Description
We are migrating to NEST 2.0. One of our applications tries to migrate existing data from relational DB to ES using Bulk operations. It worked fine with NEST 1.7. After the migration, when executing it, after importing many documents, I saw a strange exception. I will paste below the part of the stack that belongs to NEST
Unhandled Exception: System.AccessViolationException: Attempted to read or write protected memory. This is often an indication that other memory is corrupt.
at Elasticsearch.Net.ExceptionExtensions.RethrowKeepingStackTrace(Exception exception)
at Elasticsearch.Net.RequestPipeline.CallElasticsearch[TReturn](RequestData requestData)
at Elasticsearch.Net.Transport`1.Request[TReturn](HttpMethod method, String path, PostData`1 data, IRequestParameters requestParameters)
at Elasticsearch.Net.ElasticLowLevelClient.DoRequest[T](HttpMethod method, String path, PostData`1 data, IRequestParameters requestParameters)
at Elasticsearch.Net.ElasticLowLevelClient.Bulk[T](PostData`1 body, Func`2 requestParameters)
at Nest.LowLevelDispatch.BulkDispatch[T](IRequest`1 p, PostData`1 body)
at Nest.ElasticClient.Nest.IHighLevelToLowLevelDispatcher.Dispatch[TRequest,TQueryString,TResponse](TRequest request, Func`3 responseGenerator, Func`3 dispatch)
at Nest.ElasticClient.Nest.IHighLevelToLowLevelDispatcher.Dispatch[TRequest,TQueryString,TResponse](TRequest request, Func`3 dispatch)
at Nest.ElasticClient.Bulk(IBulkRequest request)
Then I dived into NEST code to check that RethrowKeepingStackTrace method... And honestly, I don't know the purpose of that method.
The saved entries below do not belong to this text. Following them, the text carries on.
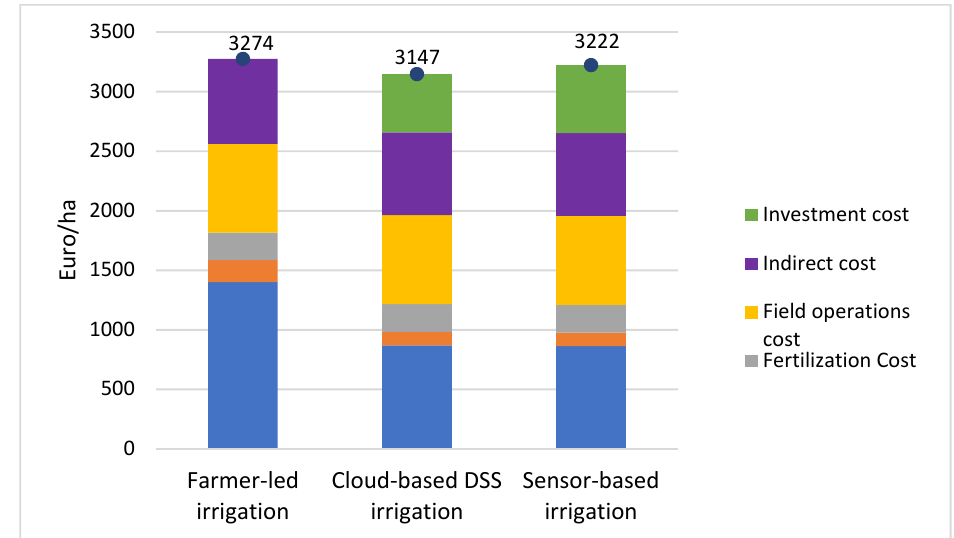
Figure 6. Life cycle cost of zucchini cultivation under different irrigation management strategies.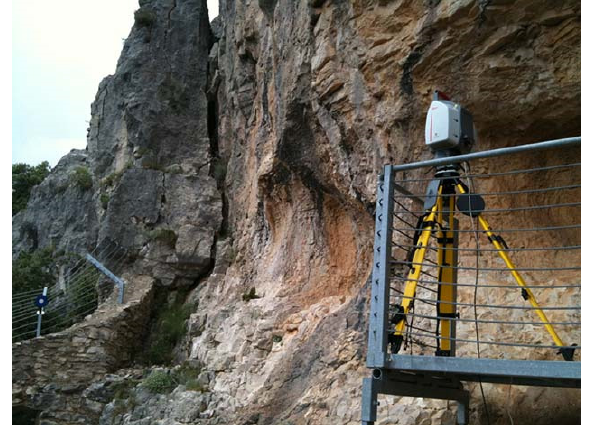
Figure 2. Terrestrial laser scanning setup targeting targeting Shelters I and II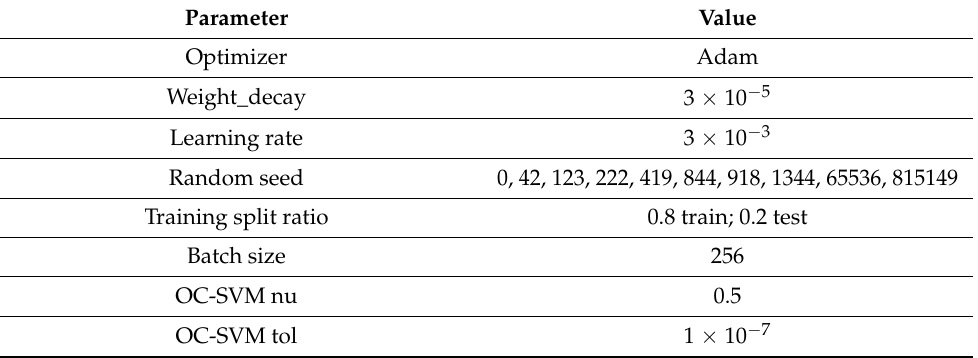
Table 4. Training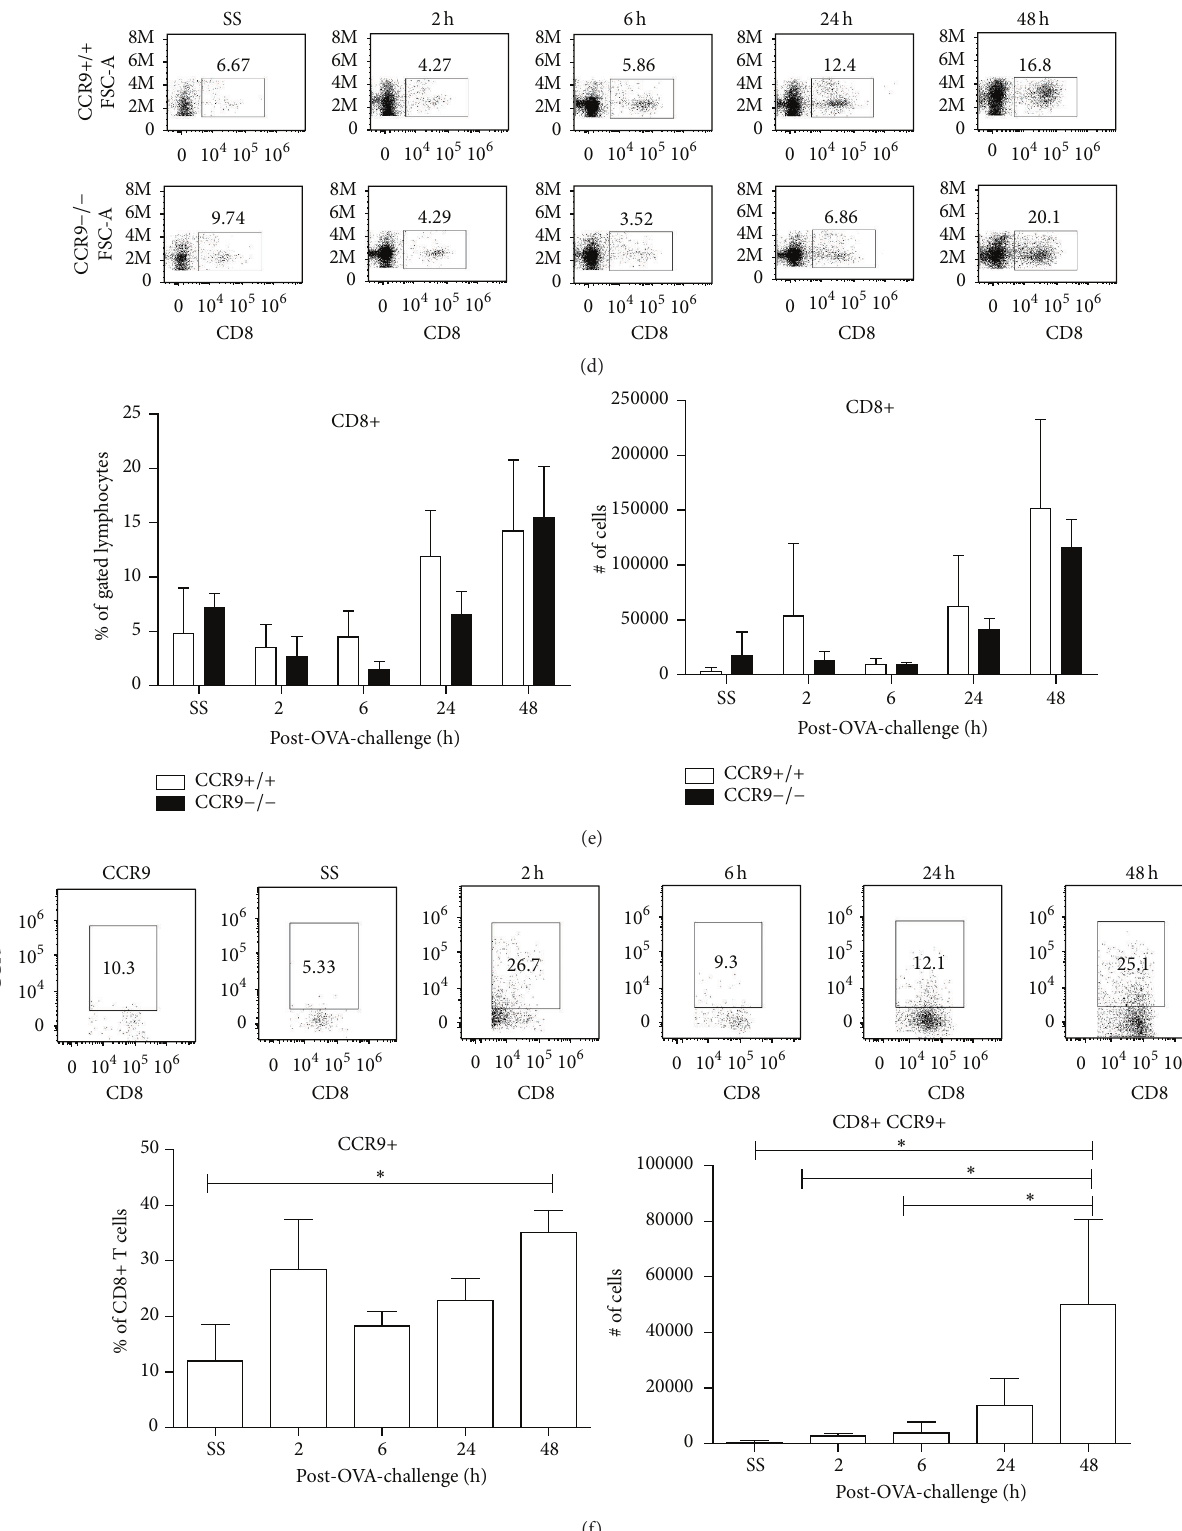
Figure 7: Lymphocyte recruitment during airway inflammation is affected in absence of CCR9. 2, 6, 24, and 48h after the last OVA-challenge, BALFfromsensitizedmicewascollectedandFACSanalysisof(a)CD4and(d)CD8T-lymphocytesisshown.PercentageofCD4+(b)andtotal number (e) of CD4+ T-lymphocytes gated in region of lymphocytes. CCR9+ cells were analyzed in (c) CD4+ or (f) CD8+ T-lymphocytes. Data are representative of 2 independent experiments and represent mean ± SD. 𝑛 = 3 –5 for each group ( ∗ 𝑝 < 0.05 , ∗∗ 𝑝 < 0.01 , and ∗∗∗ 𝑝 < 0.001 when compared with WT mice or when compared each time with control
I mean. It is being called in 4 places in all the codebase:
- RequestPipeline.CallElasticSearch
- RequestPipeline.CallElasticSearchAsync
- Transport.Ping
- Transport.PingAsync
In all of those cases it is being called from within a catch block. From what I get, this tries to rethrow the exception without losing the stack trace. Wouldn't it be preferable to simply call
throw;
As far as I know, that is the preferred way of rethrowing an exception from within a catch block.